__TASK REQUIREMENTS__: Which lines run from the one containing "results found" through the last line of the records? Copy them exactly, leaving pictures out.

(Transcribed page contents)
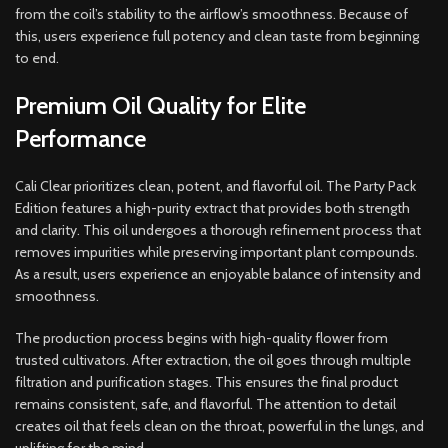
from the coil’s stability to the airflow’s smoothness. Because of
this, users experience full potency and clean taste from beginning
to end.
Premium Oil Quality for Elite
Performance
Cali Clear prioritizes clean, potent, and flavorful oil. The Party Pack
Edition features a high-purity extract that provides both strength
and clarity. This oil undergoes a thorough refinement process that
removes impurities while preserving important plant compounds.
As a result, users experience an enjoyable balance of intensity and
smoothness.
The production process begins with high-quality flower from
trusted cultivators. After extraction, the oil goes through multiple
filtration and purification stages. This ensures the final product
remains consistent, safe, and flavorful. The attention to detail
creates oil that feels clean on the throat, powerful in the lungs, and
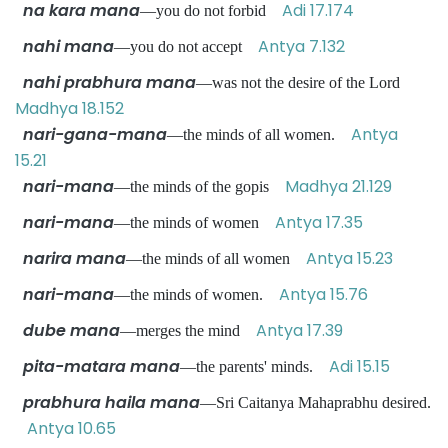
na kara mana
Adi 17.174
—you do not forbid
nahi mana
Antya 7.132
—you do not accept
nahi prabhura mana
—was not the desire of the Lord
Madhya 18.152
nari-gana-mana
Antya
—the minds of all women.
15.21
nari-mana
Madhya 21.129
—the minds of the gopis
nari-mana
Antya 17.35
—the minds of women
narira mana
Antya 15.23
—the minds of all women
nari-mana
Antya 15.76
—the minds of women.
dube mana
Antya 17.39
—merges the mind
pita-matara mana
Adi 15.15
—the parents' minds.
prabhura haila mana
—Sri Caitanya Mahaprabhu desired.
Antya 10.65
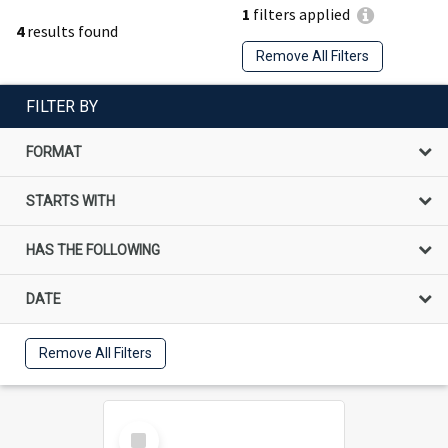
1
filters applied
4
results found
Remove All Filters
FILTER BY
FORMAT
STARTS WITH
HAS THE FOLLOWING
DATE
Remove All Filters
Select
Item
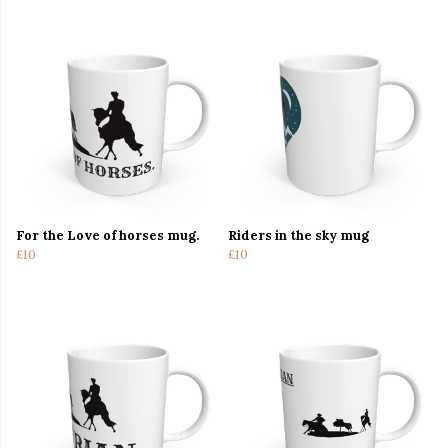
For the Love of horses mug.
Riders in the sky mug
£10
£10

__ANSWER TO THIS EXERCISE__:
results found
Remove All Filters
FILTER BY
FORMAT
STARTS WITH
HAS THE FOLLOWING
DATE
Remove All Filters
Select
Item
For the Love of horses mug.
Riders in the sky mug
£10
£10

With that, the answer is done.